My tips for using LLM agents to create software
(efitz-thoughts.blogspot.com)61 points by efitz 7 hours ago
61 points by efitz 7 hours ago
One weird trick is to tell the LLM to ask you questions about anything that’s unclear at this point. I tell it eg to ask up to 10 questions. Often I do multiple rounds of these Q&A and I‘m always surprised at the quality of the questions (w/ Opus). Getting better results that way, just because it reduces the degrees of freedom in which the agent can go off in a totally wrong direction.
Oh great.
LLM -> I've read 1000x stack overflow posts on this. The way coding works, is I produce sub-standard code, and then show it to others on stackoverflow! Others chime in with fixes!
You -> Get the LLM to simulate this process, by asking to to post its broken code, then asking for "help" on "stackoverflow" (eg, the questions it asks), and then after pasting the fix responses.
Hands down, you've discovered why LLM code is so junky all the time. Every time it's seen code on SO and other places, it's been "Here's my broken code" and then Q&A followed by final code. Statistically, symbolically, that's how (from an LLM perspective) coding tends to work.
Because of course many code examples it's seen are derived from this process.
So just go through the simulated exchange, and success.
And the best part is, you get to go through this process every time, to get the final fixed code.
> One of the weird things I found out about agents is that they actually give up on fixing test failures and just disable tests. They’ll try once or twice and then give up.
Its important to not think in terms of generalities like this. How they approach this depends on your tests framework, and even on the language you use. If disabling tests is easy and common in that language / framework, its more likely to do it.
For testing a cli, i currently use run_tests.sh and never once has it tried to disable a test. Though that can be its own problem when it hits 1 it can't debug.
# run_tests.sh # Handle multiple script arguments or default to all .sh files
scripts=("${@/#/./examples/}")
[ $# -eq 0 ] && scripts=(./examples/*.sh)
for script in "${scripts[@]}"; do
[ -n "$LOUD" ] && echo $script
output=$(bash -x "$script" 2>&1) || {
echo ""
echo "Error in $script:"
echo "$output"
exit 1
}
doneecho " OK"
----
Another tip. For a specific tasks don't bother with "please read file x.md", Claude Code (and others) accept the @file syntax which puts that into context right away.
If I paid for my API usage directly instead of the plan it'd be like a second mortgage.

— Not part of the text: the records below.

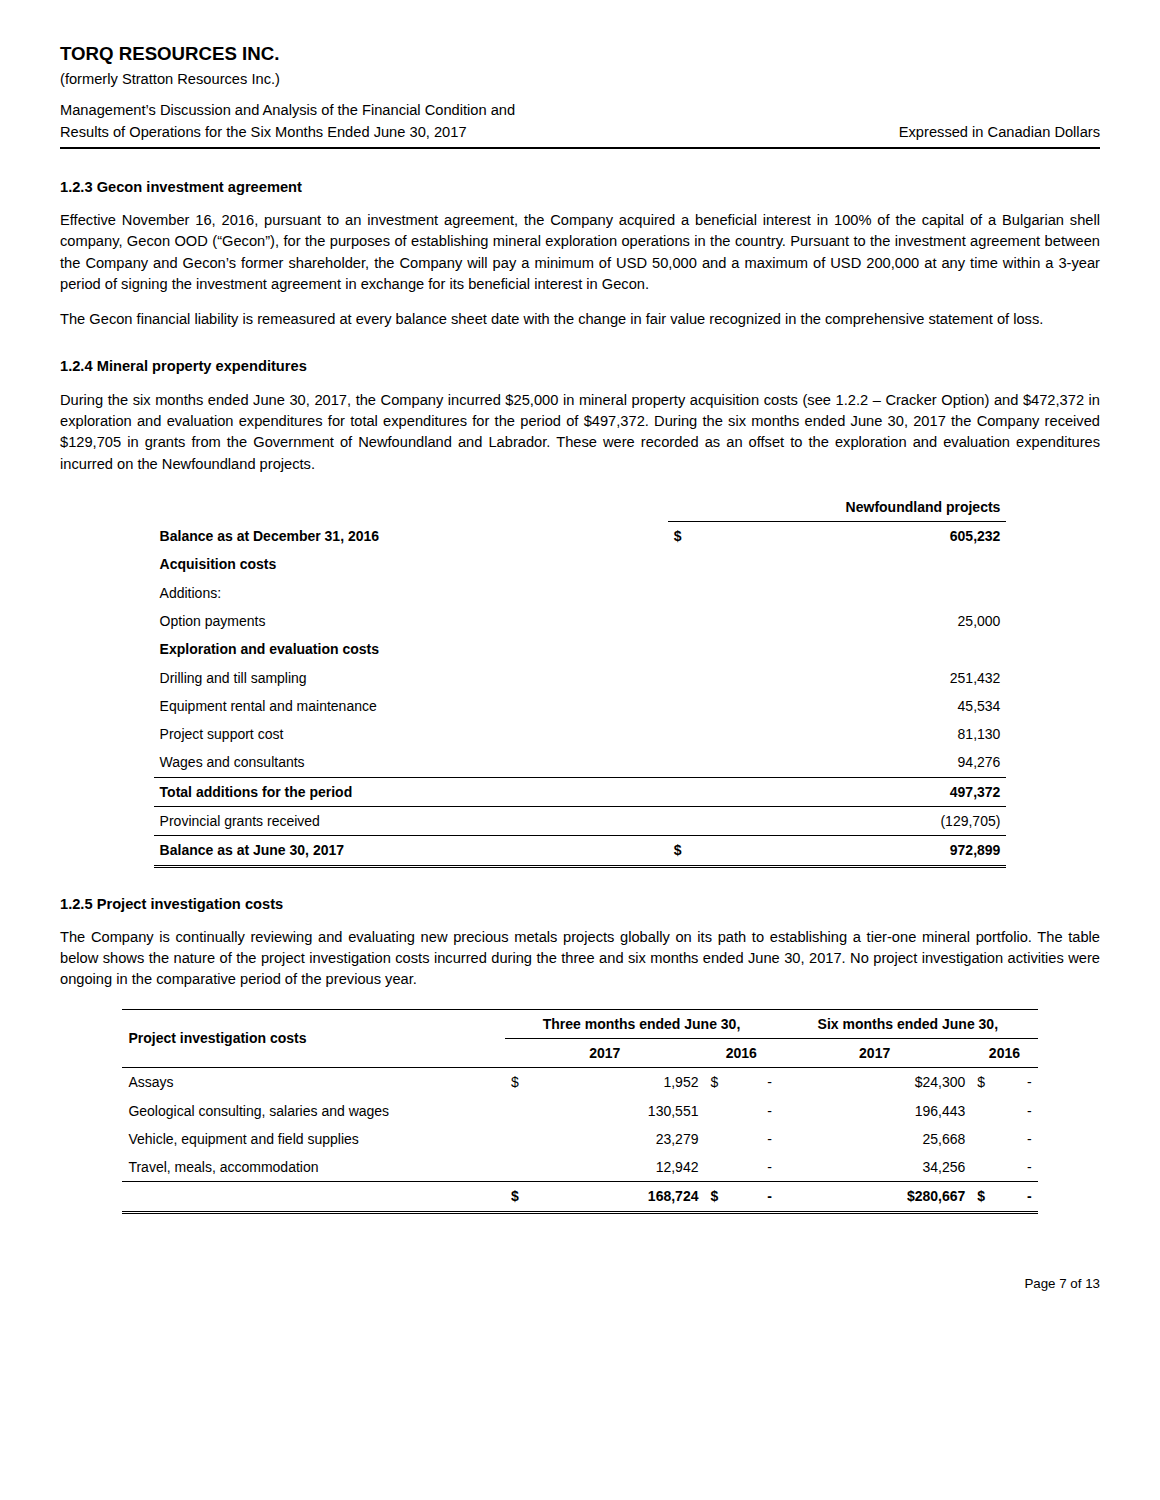TORQ RESOURCES INC.
(formerly Stratton Resources Inc.)
Management’s Discussion and Analysis of the Financial Condition and
Results of Operations for the Six Months Ended June 30, 2017 Expressed in Canadian Dollars
1.2.3 Gecon investment agreement
Effective November 16, 2016, pursuant to an investment agreement, the Company acquired a beneficial interest in 100% of the capital of a Bulgarian shell company, Gecon OOD (“Gecon”), for the purposes of establishing mineral exploration operations in the country. Pursuant to the investment agreement between the Company and Gecon’s former shareholder, the Company will pay a minimum of USD 50,000 and a maximum of USD 200,000 at any time within a 3-year period of signing the investment agreement in exchange for its beneficial interest in Gecon.
The Gecon financial liability is remeasured at every balance sheet date with the change in fair value recognized in the comprehensive statement of loss.
1.2.4 Mineral property expenditures
During the six months ended June 30, 2017, the Company incurred $25,000 in mineral property acquisition costs (see 1.2.2 – Cracker Option) and $472,372 in exploration and evaluation expenditures for total expenditures for the period of $497,372. During the six months ended June 30, 2017 the Company received $129,705 in grants from the Government of Newfoundland and Labrador. These were recorded as an offset to the exploration and evaluation expenditures incurred on the Newfoundland projects.
| | Newfoundland projects |
| Balance as at December 31, 2016 | $ | 605,232 |
| Acquisition costs | | |
| Additions: | | |
| Option payments | | 25,000 |
| Exploration and evaluation costs | | |
| Drilling and till sampling | | 251,432 |
| Equipment rental and maintenance | | 45,534 |
| Project support cost | | 81,130 |
| Wages and consultants | | 94,276 |
| Total additions for the period | | 497,372 |
| Provincial grants received | | (129,705) |
| Balance as at June 30, 2017 | $ | 972,899 |
1.2.5 Project investigation costs
The Company is continually reviewing and evaluating new precious metals projects globally on its path to establishing a tier-one mineral portfolio. The table below shows the nature of the project investigation costs incurred during the three and six months ended June 30, 2017. No project investigation activities were ongoing in the comparative period of the previous year.
| Project investigation costs | Three months ended June 30, | Six months ended June 30, |
| 2017 | 2016 | 2017 | 2016 |
| Assays | $ | 1,952 | $ | - | | $24,300 | $ | - |
| Geological consulting, salaries and wages | | 130,551 | | - | | 196,443 | | - |
| Vehicle, equipment and field supplies | | 23,279 | | - | | 25,668 | | - |
| Travel, meals, accommodation | | 12,942 | | - | | 34,256 | | - |
| | $ | 168,724 | $ | - | | $280,667 | $ | - |
Page 7 of 13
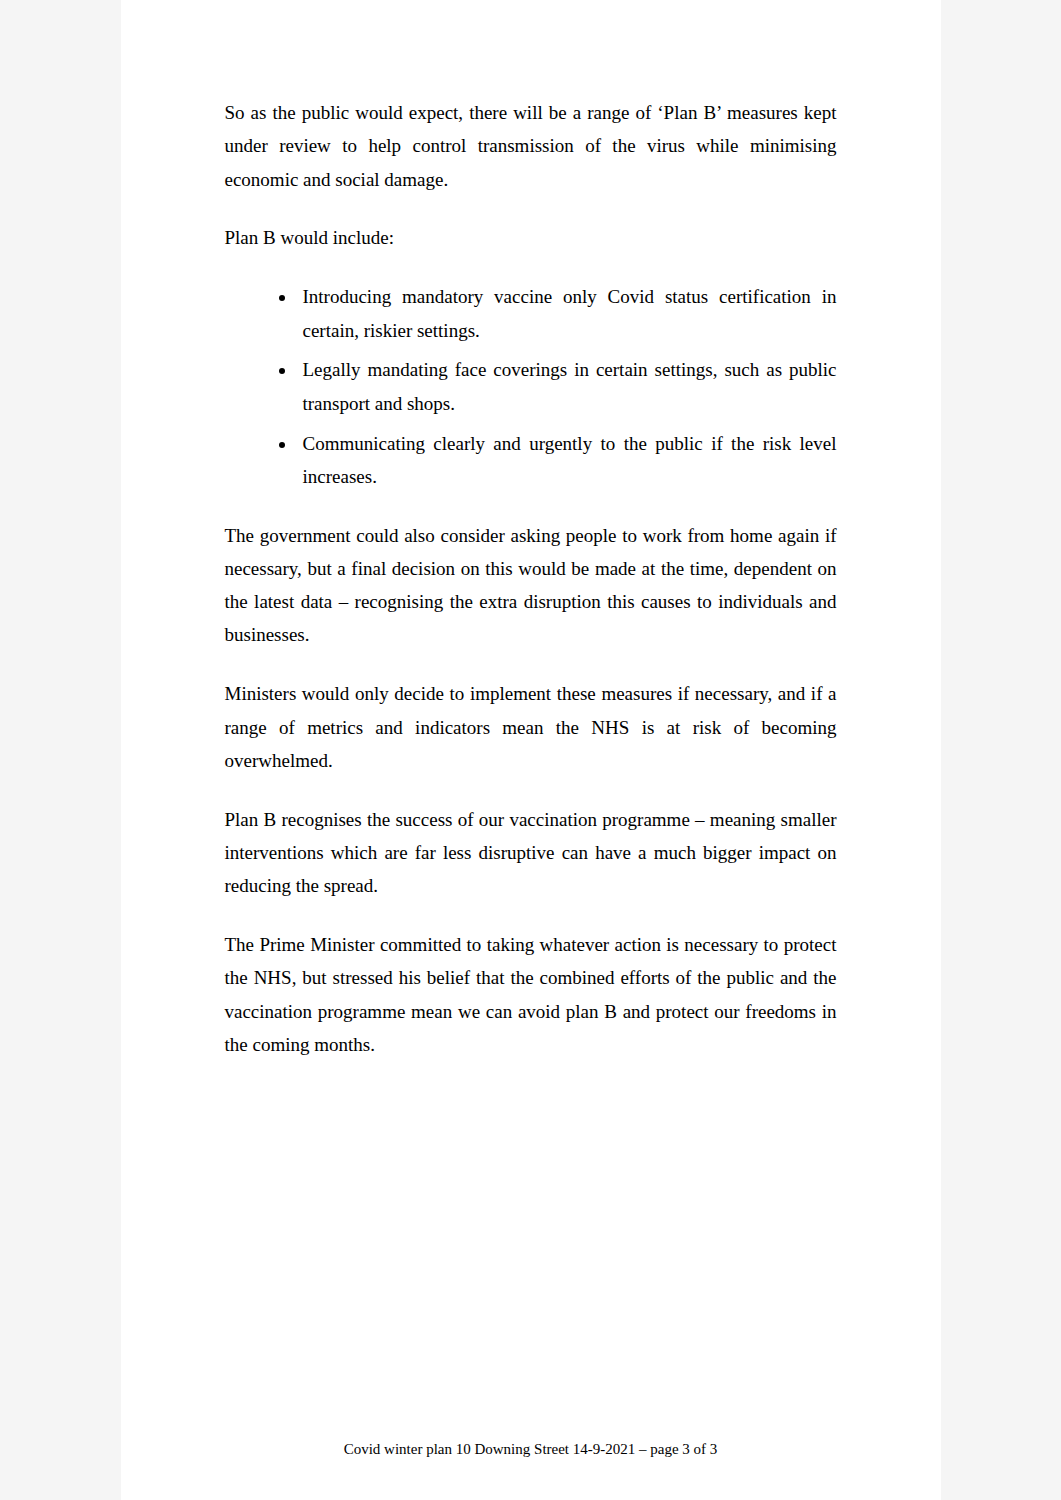So as the public would expect, there will be a range of ‘Plan B’ measures kept under review to help control transmission of the virus while minimising economic and social damage.
Plan B would include:
Introducing mandatory vaccine only Covid status certification in certain, riskier settings.
Legally mandating face coverings in certain settings, such as public transport and shops.
Communicating clearly and urgently to the public if the risk level increases.
The government could also consider asking people to work from home again if necessary, but a final decision on this would be made at the time, dependent on the latest data – recognising the extra disruption this causes to individuals and businesses.
Ministers would only decide to implement these measures if necessary, and if a range of metrics and indicators mean the NHS is at risk of becoming overwhelmed.
Plan B recognises the success of our vaccination programme – meaning smaller interventions which are far less disruptive can have a much bigger impact on reducing the spread.
The Prime Minister committed to taking whatever action is necessary to protect the NHS, but stressed his belief that the combined efforts of the public and the vaccination programme mean we can avoid plan B and protect our freedoms in the coming months.
Covid winter plan 10 Downing Street 14-9-2021 – page 3 of 3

To be fair, allocating some token for planning (recursively) helps a lot. It requires more hands on work, but produce much better results. Clarifying the tasks and breaking them down is very helpful too. Just you end up spending lots of time on it. On the bright side, Qwen3 30B is quite decent, and best of all "free".
It's quite simple.
I perfer building and using software that is robust, heavily tested and thoroughly reviewed by highly experienced software engineers who understand the code, can detect bugs and can explain what each line of code they write does.
Today, we are now in the phase where embracing mediocre LLM generated code over heavily tested / scrutinized code is now encoraged in this industry - because of the hype of 'vibe coding'.
If you can't even begin to explain the code or point out any bugs generated by LLMs or even off-load architectural decisions to them, you're going to have a big problem in explaining that in code review situations or even in a professional pair-programming scenario.
> I perfer building and using software that is robust, heavily tested and thoroughly reviewed by highly experienced software engineers who understand the code, can detect bugs and can explain what each line of code they write does.
that's amazing. by that logic you probably use like one or two pieces of software max. no windows, macos or gnome for you.
LOL.. I was going to say after working in the tech industry.. half the time it is a rats nest in there.
There are excellent engineers.. but their are also many not so great engineers and once the sausage is made it usually isn't a pretty picture inside.
Usually only small young projects or maybe a beautiful component or two. Almost never an entire system/application.
Unfortunately, all of modern software depends on some random obscure dependency that is not properly reviewed https://xkcd.com/2347/
I’ve seen going very successfully using both codex with gpt5 and claude code with opus. You develop a solution with one, then validate it with the other. I’ve fixed many bugs by passing the context between them saying something like: “my other colleague suggested that…”. Bonus thing: I’ve started using symlinks on CLAUDE.md files pointing at AGENTS.md, now I don’t even have to maintain two different context files.